“Enjoy, and please throw away that organic mass of germs you’ve been calling poetry,” the note said. Enclosed was a shiny new copy of Arun Kolatkar’s Jejuri, which was reissued this year by the NYRB.

For years, like most of my generation, I’d been reading Kolatkar’s classic poem-cycle in samizdat form–some of us had copies that had been xeroxed so often that Kolatkar’s words assumed ghostly form on the page, some had painstakingly typed (yes, typed, as in on a manual typewriter) copies of the book with corrections made in violet ink. It felt very strange to be finally reading Jejuri in proper book form, to see ‘A Scratch’ laid out perfectly, without smudges, on a page that didn’t look moth-eaten:

what is god
and what is stone
the dividing line
if it exists
is very thin
at jejuri
and every other stone
is god or his cousin

there is no crop
other than god
and god is harvested here
around the year
and round the clock
out of the bad earth
and the hard rock

that giant hunk of rock
the size of a bedroom
is khandoba’s wife turned to stone
the crack that runs right across
is the scar from his broadsword
he struck her down with
once in a fit of rage

scratch a rock
and a legend springs

I like Amit Chaudhuri’s clarity in his introduction to Jejuri:

When I reread Jejuri now, I realise how important the modern metropolis before globalisation – with its secret openings and avenues, its pockets of daydreaming, idling, and loitering, its loucheness – is fundamental to Kolatkar as a way of seeing. I am reminded that, although it’s about a journey to a remote (for many) pilgrimage town in Maharashtra, it’s less about the transformations of the journey than about a man who never left the city, or a cosmopolitan, modernist idea of the metropolis; that his journey, and his sense of travelling and of wonder, brought him back to where he was – and where he was is metropolitan, shabby, and dislocating.

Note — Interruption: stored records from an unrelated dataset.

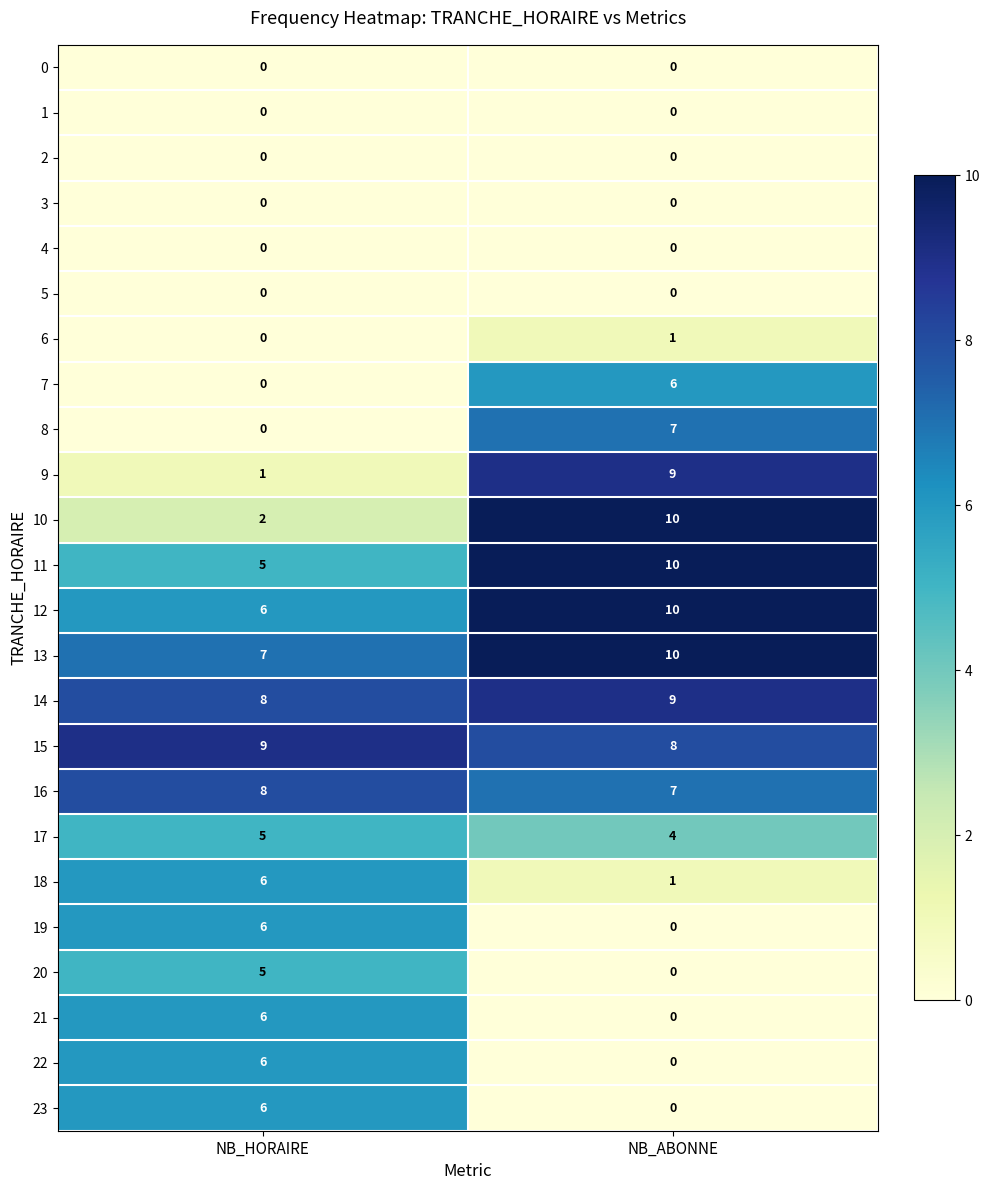

At which category does the chart reach its peak across all series?

NB_ABONNE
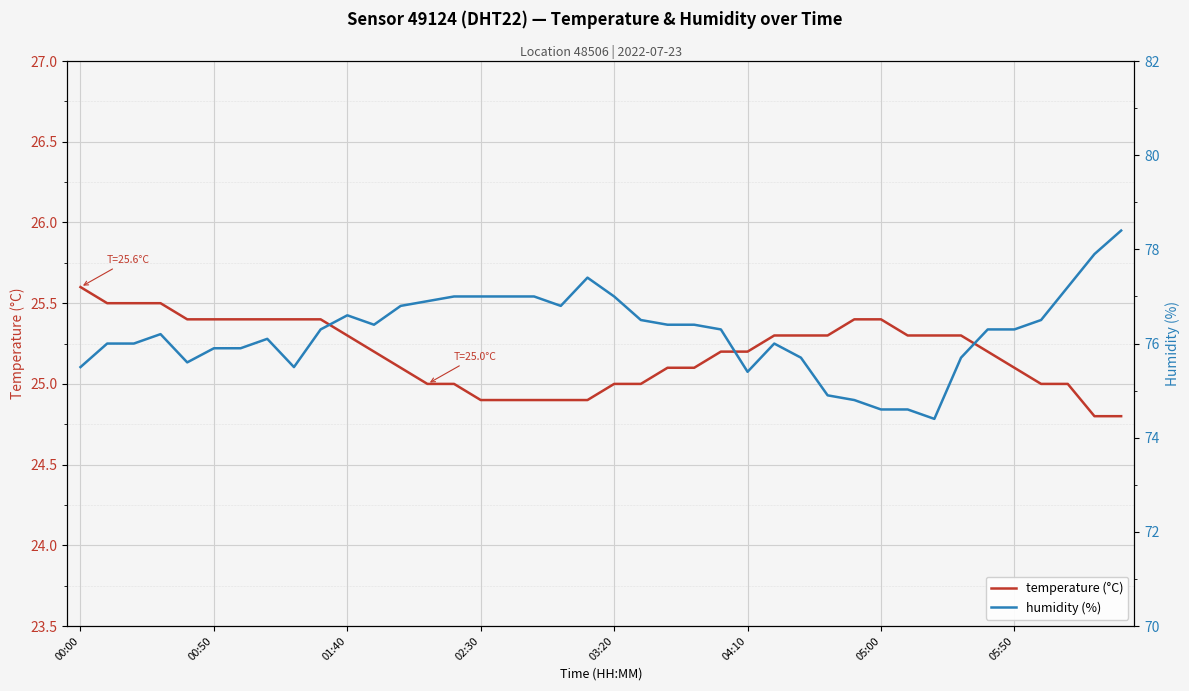

Is it true that temperature (°C) equals 33.5 at 03:20?

False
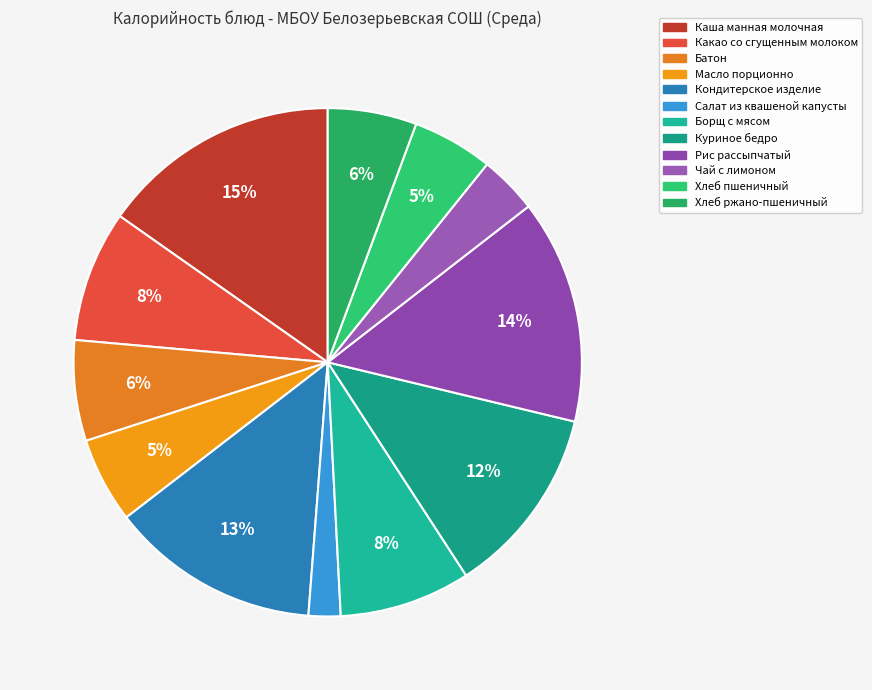

What is the ratio of the value at Борщ с мясом to the value at Хлеб пшеничный?

1.6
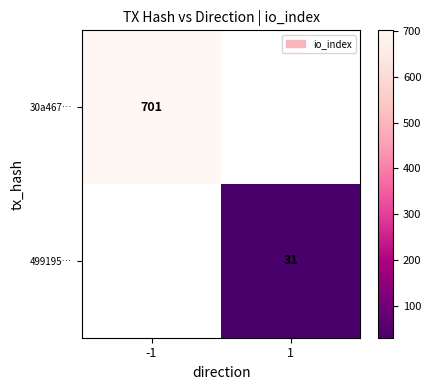

What is the minimum value shown in the chart?

31.0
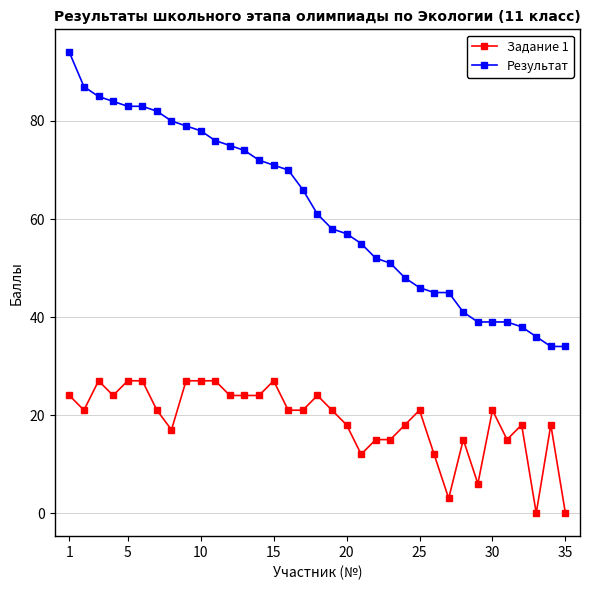

Which series has the largest range (max minus min)?

Результат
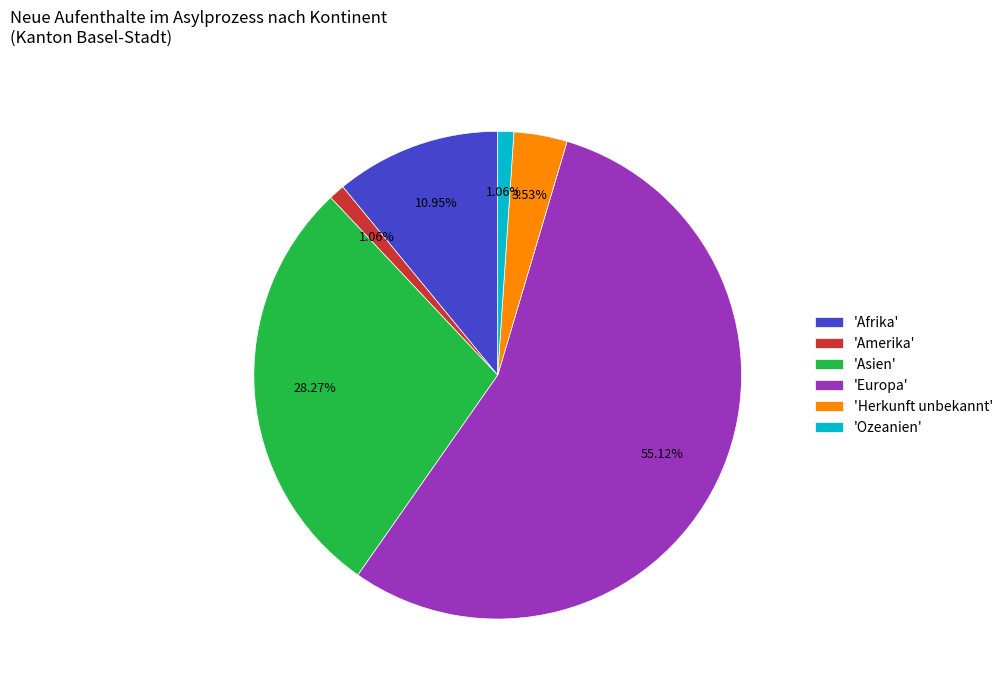

What is the majority slice?

'Europa'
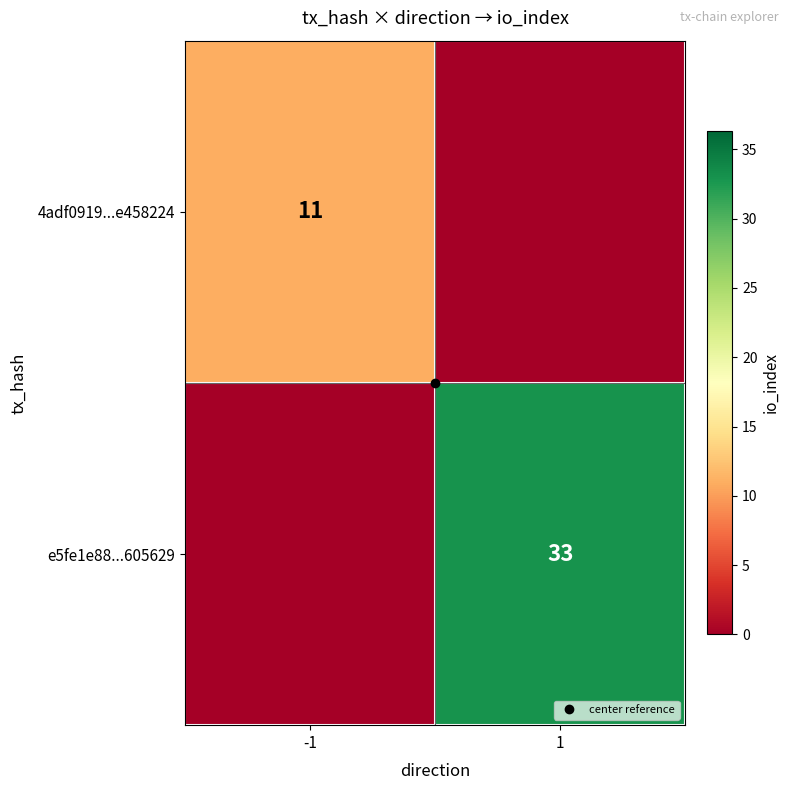

How many distinct data groups are displayed?

2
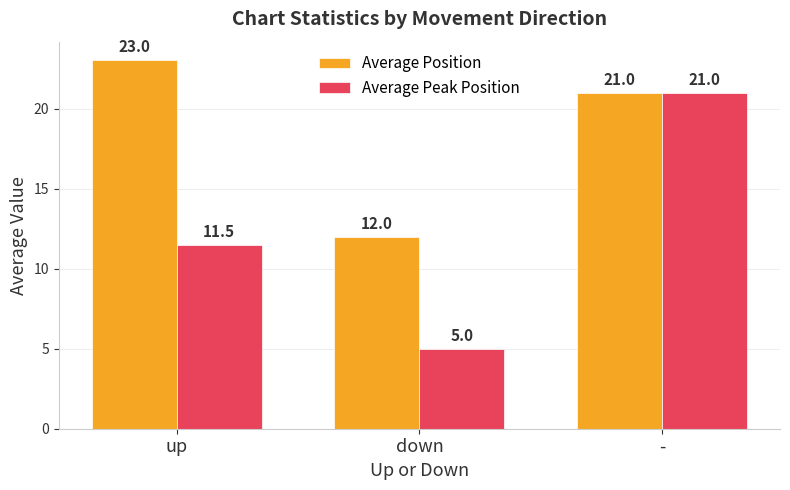

What is the label of the 1st bar from the right?

-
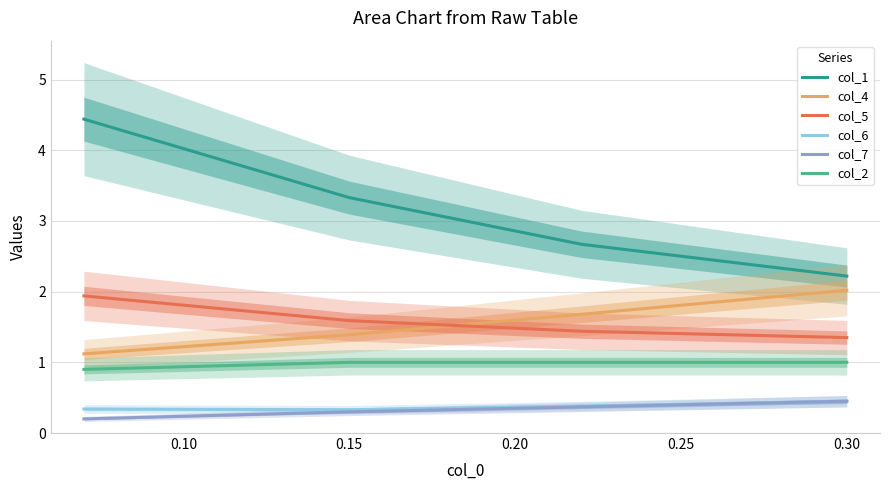

Which series has the largest range (max minus min)?

col_1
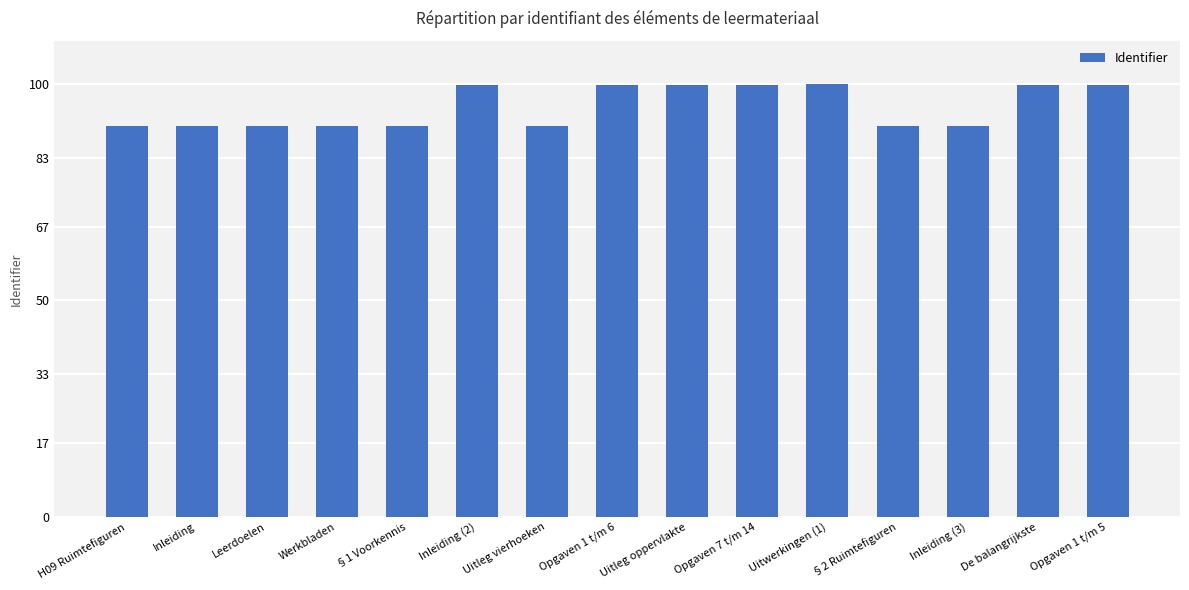

What is the difference between the maximum and minimum values?

9.7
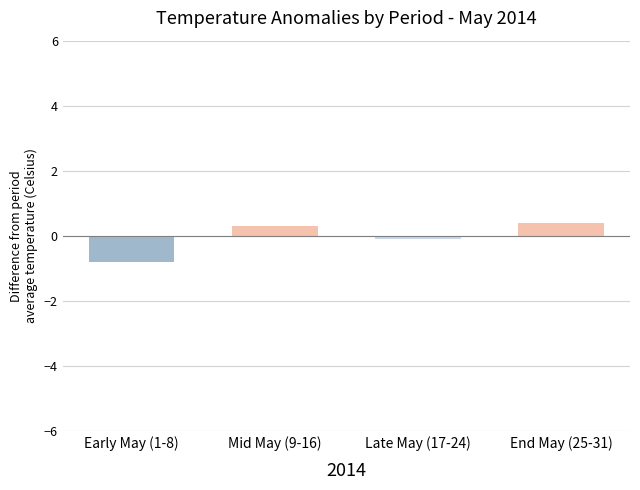

How many values are above zero?

2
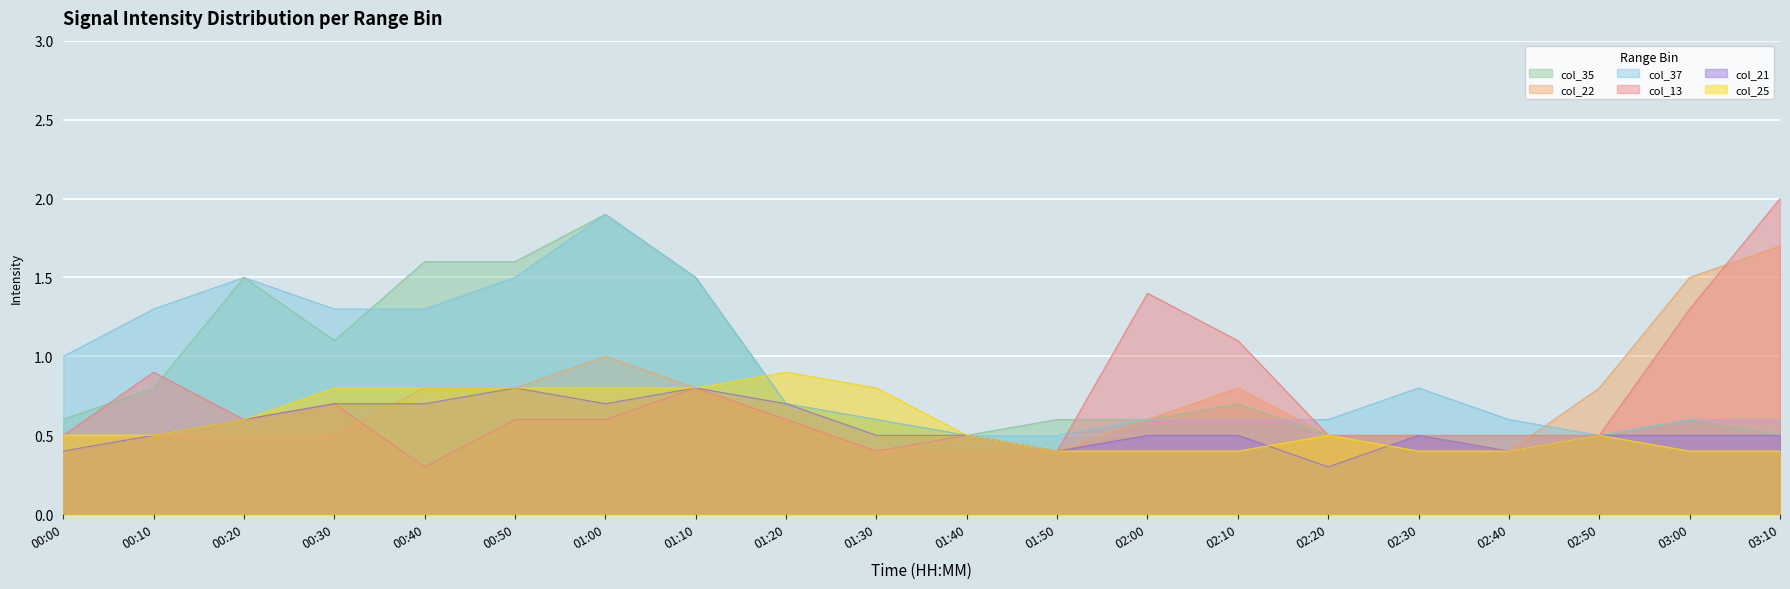

Read the col_37 value at 01:20.

0.7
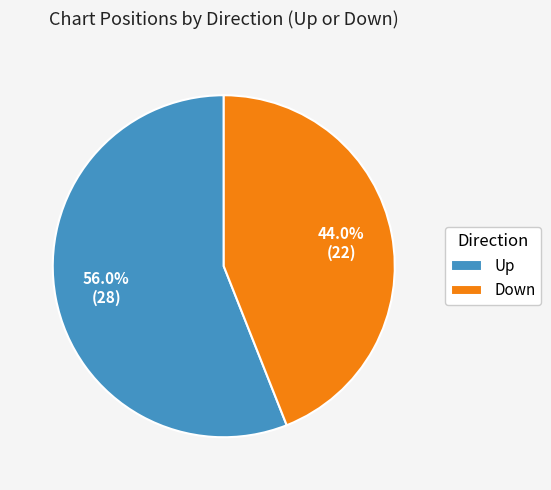

Combined, what portion of the pie is Down and Up?

100.0%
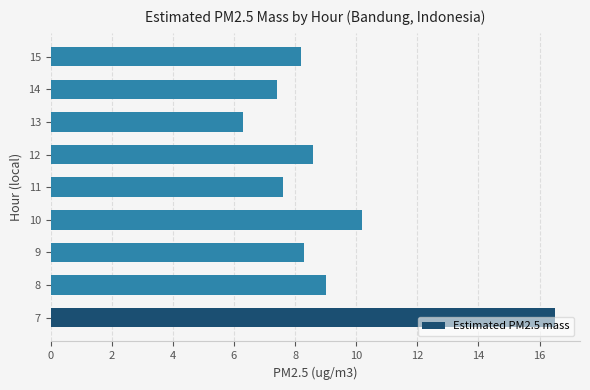

Is it true that the value at 12 is 8.6?

True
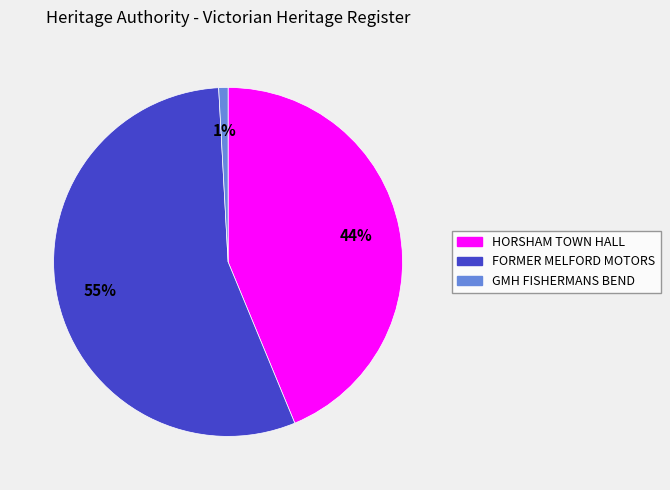

How many slices are in this pie chart?

3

(The Calcutta Telegraph published the complete introduction, so here’s Part I, II, III, IV and if anyone can find a link to Part V, please let me know!)

Earlier, in 2005, Amit had written about the unease that Jejuri often evokes:

Kolatkar died last year, and his death means he’s safely passed into the minor canonical status that India reserves for a handful of dead poets who wrote in English. But the present consensus about him shouldn’t obscure the fact that his estranging eye in his English work has been problematic to Indian readers.

And here’s Bruce King’s essay on three Indian poets–Moraes, Ezekiel and Kolatkar.

Even so, I’m not sure I want to trash my “copy” of Jejuri, with each set of stains and perforations on every page marking a different set of memories. But when I find the manila envelope that Jejuri has lived in, missing pages and all, for so many years, it contains only fragments–my cats have been using Kolatkar’s poems as a convenient scratching post. I can move on and enjoy my brand-new copy with no regrets; there’s nothing to hold on from the past.